Keep in mind when traveling internationally the laws of your host country need to be consulted prior to you ever leaving the States. The last thing you want is to be caught up with customs and lose an expensive airsoft gun.
Just Because it is Legal to Do Something, doesn’t Mean it is Smart
It can be perfectly legal for me to have my airsoft M9 Beretta rocking and rolling on my dash when I drive to and from the store to grab a Red Bull.
This nice M9 without its orange tip is legal, and there is no law that says I can’t openly and brazenly carry it.
The question you really must ask yourself is even though it’s legal is it smart? Not too smart, at least not in my opinion.
What’s going to happen when a cop sees my airsoft gun? It likely won’t be a very pleasant or fun encounter. Again, legal versus smart comes into play.
It may be best to package the airsoft gun in a box, case, or in the trunk. Sure, you can put it in the glove box or center console, but let’s say your foot is a little heavy.
You get pulled over for a speeding ticket and go to retrieve your registration and insurance information and a realistic looking airsoft gun is present? Again, this may not be very smart.
Outside of not wanting to attract the attention of police you always want to avoid thieves.
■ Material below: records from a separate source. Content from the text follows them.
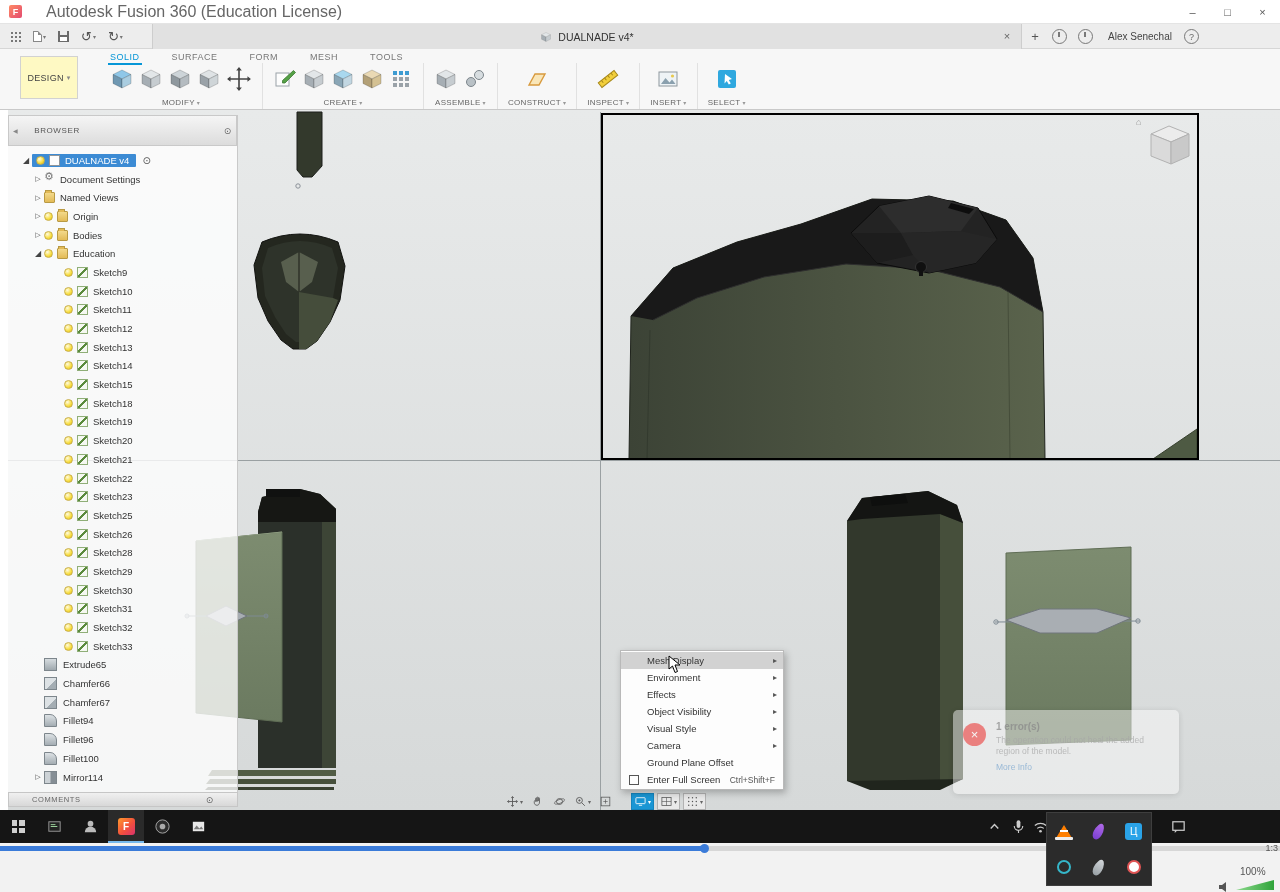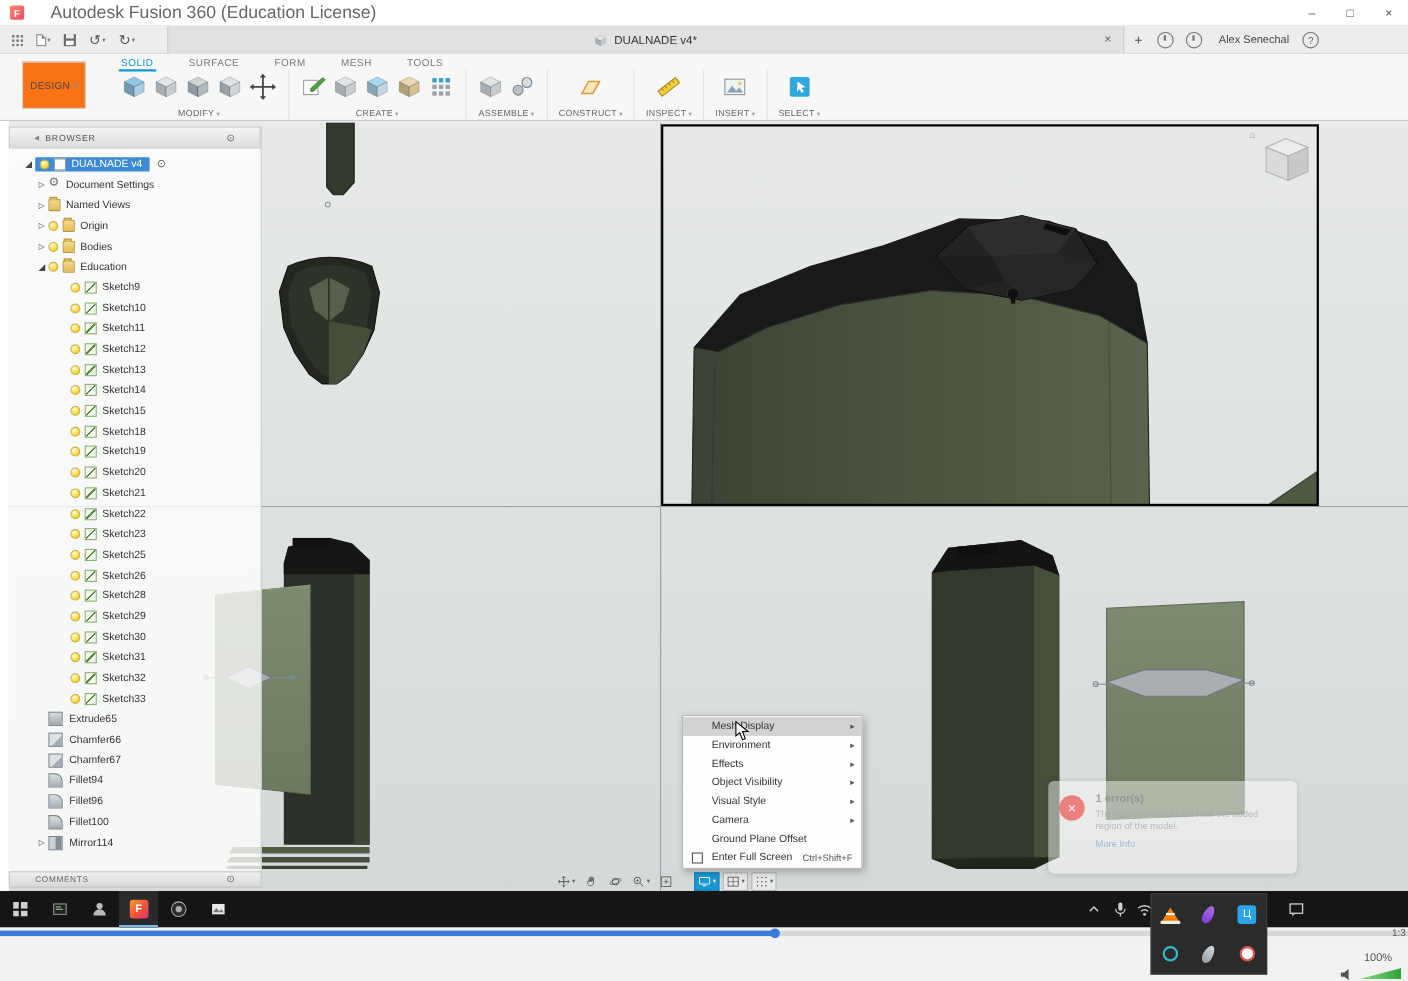--- a/index.html
+++ b/index.html
@@ -36,7 +36,7 @@
 
   
   .ribbon{position:absolute;top:49px;left:0;right:0;height:61px;background:#f7f7f7;border-bottom:1px solid #c9c9c9}
-  .design-btn{position:absolute;left:20px;top:7px;width:58px;height:43px;background:#f97316;border:1px solid #d2d2d2;display:flex;align-items:center;justify-content:center;font-size:9px;color:#444;letter-spacing:.3px}
+  .design-btn{position:absolute;left:20px;top:7px;width:58px;height:43px;background:#fef9c3;border:1px solid #d2d2d2;display:flex;align-items:center;justify-content:center;font-size:9px;color:#444;letter-spacing:.3px}
   .design-btn::after{content:"▾";font-size:7px;margin-left:3px;color:#888}
   .rtabs{position:absolute;left:108px;top:0;display:flex;gap:28px}
   .rtab{font-size:9px;color:#777;letter-spacing:.5px;padding:3px 2px 1px;border-bottom:2px solid transparent}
Thieves love guns and if they see what looks like a gun you may get a smashed window for your trouble.
You don’t want to make yourself a target for thieves or police, so be smart and travel legally.
A Final Word
Traveling with airsoft guns isn’t difficult, it just requires a bit of thinking and planning. A little research and common sense go a long way, as well.
Remember to check state and even local laws when traveling and avoid modifying your airsoft gun to make it look more realistic. Also, remember that prioritizing common sense and legal travel is critical.